Environmental health provides a practical bridge by operating at the community level, where Indigenous governance, regulatory practice, and lived experience intersect. Embedding Indigenous leadership into Environmental Health decision-making strengthens One Health delivery while respecting rights, knowledge systems, and self-determination.
From approach to Arctic action
One Health will not succeed in the High North if it remains an approach detached from delivery. Arctic adaptation requires institutions that can regulate, enforce, and prevent risk across food systems, water infrastructure, housing, and land use under conditions warming faster than anywhere else on Earth.
As Graeme Mitchell, environmental health educator at Liverpool John Moores University, observes: “In the Arctic, climate change compresses risk into shorter timeframes.
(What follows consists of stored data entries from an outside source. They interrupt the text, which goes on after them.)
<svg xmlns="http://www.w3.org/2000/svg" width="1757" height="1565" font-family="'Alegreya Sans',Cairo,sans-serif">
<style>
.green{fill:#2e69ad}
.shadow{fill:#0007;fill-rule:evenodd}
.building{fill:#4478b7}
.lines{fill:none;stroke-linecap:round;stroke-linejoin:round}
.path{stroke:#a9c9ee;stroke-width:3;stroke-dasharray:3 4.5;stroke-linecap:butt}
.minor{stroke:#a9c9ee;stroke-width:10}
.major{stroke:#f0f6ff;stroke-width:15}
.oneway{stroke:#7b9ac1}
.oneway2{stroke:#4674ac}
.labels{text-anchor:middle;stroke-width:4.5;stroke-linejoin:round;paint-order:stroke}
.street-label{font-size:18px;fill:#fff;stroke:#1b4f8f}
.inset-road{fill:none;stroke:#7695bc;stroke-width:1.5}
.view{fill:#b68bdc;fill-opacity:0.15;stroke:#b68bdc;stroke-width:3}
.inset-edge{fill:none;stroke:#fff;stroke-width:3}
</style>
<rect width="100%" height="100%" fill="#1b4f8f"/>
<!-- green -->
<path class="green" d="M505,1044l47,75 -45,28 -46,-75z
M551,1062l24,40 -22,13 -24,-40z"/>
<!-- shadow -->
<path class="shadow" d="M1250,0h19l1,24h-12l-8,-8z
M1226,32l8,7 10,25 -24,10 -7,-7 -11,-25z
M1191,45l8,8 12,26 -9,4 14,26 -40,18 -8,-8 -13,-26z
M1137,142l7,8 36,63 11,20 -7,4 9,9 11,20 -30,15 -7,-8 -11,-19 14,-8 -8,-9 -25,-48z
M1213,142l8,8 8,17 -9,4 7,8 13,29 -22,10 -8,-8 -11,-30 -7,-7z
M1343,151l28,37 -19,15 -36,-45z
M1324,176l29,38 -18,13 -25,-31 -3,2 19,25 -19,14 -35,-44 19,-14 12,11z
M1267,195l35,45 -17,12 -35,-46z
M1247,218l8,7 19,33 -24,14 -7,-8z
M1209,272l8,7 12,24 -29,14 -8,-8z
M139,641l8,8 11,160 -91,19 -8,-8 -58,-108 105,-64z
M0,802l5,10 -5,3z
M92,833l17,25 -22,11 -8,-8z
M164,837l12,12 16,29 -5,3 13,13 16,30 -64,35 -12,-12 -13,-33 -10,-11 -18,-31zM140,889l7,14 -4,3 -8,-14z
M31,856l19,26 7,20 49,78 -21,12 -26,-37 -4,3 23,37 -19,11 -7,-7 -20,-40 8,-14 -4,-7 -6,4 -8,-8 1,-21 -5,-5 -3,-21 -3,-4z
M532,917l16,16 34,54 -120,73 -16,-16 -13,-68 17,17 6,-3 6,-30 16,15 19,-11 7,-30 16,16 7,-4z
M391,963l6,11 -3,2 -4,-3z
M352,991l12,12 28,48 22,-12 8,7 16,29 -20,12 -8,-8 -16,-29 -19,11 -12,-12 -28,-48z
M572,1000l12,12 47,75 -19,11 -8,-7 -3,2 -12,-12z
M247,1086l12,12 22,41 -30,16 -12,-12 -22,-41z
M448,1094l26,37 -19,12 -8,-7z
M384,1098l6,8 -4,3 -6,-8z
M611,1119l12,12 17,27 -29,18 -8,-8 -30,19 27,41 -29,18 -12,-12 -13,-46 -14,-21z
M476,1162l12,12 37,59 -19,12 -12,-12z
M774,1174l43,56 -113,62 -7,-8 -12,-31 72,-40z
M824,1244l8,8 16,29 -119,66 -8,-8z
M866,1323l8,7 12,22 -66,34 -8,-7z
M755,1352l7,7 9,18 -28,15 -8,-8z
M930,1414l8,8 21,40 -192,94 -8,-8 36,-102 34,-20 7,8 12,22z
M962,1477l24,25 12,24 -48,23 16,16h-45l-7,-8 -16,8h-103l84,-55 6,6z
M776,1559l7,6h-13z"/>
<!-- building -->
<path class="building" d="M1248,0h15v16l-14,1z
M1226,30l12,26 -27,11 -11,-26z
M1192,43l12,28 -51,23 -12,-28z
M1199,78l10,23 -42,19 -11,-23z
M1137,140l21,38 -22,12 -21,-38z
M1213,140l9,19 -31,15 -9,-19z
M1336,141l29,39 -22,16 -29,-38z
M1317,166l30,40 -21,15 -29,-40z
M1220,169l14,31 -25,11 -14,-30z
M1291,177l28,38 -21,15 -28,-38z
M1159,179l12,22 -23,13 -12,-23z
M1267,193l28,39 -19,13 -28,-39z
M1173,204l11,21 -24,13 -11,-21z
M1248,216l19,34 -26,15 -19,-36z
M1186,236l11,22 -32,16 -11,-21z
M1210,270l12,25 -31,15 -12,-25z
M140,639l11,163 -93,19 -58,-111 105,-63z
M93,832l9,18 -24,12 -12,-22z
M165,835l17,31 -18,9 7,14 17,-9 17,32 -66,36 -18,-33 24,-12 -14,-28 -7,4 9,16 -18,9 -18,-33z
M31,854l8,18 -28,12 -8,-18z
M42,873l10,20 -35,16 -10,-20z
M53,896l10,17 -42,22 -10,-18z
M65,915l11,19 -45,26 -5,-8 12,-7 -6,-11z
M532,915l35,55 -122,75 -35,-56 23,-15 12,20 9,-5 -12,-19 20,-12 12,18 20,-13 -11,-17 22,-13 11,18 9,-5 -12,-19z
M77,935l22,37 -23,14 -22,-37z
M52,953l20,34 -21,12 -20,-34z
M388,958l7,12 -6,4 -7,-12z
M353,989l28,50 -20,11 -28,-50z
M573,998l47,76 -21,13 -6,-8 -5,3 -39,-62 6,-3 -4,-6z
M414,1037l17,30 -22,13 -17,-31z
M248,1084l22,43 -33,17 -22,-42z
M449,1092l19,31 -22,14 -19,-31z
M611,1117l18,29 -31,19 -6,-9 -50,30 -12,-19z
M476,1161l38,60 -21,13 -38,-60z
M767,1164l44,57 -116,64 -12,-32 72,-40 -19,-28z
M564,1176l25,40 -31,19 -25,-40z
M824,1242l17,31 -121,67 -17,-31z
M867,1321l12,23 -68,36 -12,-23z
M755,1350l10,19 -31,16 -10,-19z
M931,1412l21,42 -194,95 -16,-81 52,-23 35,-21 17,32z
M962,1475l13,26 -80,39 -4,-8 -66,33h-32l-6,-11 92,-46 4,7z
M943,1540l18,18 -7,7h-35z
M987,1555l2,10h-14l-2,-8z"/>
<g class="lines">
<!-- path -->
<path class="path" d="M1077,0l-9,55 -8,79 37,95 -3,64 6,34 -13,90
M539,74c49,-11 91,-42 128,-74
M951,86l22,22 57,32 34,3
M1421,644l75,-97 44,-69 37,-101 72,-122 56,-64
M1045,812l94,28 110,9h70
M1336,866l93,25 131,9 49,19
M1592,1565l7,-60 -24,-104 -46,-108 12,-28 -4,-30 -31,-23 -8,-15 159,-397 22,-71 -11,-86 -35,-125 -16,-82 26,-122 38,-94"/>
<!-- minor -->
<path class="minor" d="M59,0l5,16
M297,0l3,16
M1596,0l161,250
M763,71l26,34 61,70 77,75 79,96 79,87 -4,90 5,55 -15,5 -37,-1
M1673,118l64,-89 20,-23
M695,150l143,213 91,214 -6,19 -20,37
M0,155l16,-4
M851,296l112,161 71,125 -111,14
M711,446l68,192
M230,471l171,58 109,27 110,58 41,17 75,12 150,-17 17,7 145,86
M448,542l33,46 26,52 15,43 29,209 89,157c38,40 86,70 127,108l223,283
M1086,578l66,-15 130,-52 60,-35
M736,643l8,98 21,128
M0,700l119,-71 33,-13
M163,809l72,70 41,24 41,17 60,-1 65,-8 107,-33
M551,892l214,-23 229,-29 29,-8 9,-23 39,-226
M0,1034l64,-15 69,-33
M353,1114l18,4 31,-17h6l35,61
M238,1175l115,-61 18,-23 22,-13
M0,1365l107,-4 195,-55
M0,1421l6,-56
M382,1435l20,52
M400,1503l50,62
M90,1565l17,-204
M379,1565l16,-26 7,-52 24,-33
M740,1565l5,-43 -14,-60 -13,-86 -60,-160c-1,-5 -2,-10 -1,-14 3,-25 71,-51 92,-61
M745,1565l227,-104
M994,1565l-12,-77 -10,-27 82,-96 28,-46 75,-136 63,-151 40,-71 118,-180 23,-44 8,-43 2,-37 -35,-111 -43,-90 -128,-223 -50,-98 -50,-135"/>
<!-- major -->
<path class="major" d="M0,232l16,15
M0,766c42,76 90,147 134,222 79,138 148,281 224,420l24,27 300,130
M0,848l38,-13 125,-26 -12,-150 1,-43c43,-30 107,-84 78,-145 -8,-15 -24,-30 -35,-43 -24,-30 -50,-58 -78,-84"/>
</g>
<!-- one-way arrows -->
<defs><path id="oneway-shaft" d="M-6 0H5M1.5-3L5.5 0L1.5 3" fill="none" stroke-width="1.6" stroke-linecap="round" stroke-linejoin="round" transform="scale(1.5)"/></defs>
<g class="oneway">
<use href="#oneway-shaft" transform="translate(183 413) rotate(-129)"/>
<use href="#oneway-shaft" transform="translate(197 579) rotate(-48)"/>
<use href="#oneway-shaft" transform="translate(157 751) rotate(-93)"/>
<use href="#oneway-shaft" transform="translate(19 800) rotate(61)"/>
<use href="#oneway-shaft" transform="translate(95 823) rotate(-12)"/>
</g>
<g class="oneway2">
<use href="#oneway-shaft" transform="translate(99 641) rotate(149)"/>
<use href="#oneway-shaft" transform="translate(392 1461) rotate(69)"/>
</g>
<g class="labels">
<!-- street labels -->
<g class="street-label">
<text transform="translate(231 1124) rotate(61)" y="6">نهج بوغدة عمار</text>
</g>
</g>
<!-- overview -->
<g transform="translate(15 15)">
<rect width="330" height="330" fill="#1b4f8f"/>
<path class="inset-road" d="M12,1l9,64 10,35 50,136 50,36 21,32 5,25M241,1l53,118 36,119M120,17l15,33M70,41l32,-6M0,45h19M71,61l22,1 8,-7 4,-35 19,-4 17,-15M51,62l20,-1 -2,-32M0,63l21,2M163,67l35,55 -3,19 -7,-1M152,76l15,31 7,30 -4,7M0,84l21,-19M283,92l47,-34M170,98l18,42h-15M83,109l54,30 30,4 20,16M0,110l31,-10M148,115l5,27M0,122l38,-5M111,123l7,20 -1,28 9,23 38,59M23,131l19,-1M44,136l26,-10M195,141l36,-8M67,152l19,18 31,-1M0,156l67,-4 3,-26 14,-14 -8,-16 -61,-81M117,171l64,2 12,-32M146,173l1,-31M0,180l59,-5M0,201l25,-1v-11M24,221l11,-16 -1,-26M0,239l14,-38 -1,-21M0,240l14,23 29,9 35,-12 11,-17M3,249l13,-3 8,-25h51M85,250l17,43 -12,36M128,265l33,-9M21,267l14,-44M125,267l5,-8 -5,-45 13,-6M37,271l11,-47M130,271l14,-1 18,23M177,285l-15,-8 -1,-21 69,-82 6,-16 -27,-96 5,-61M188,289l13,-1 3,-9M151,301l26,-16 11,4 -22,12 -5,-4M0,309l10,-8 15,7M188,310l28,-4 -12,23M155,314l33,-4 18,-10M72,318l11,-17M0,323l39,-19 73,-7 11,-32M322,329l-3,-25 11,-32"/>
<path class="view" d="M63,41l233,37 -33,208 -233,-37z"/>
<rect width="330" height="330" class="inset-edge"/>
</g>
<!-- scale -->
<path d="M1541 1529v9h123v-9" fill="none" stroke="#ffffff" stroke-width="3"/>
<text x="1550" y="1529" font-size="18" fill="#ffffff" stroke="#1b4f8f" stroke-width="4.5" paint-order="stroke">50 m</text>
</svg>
Environmental health is what allows One Health to respond at that speed, by shaping the everyday systems that determine whether communities are exposed or protected.”
For policymakers, the message is clear. Strengthening Environmental Health capacity, integrating Indigenous governance, and aligning Arctic adaptation with food safety and infrastructure protection are not peripheral tasks. They are central to making One Health work where climate impacts are most severe.
If One Health is to deliver meaningful protection in the High North, it must be judged not by how well sectors coordinate, but by how effectively societies manage the environments that sustain health. In the Arctic, that shift cannot wait.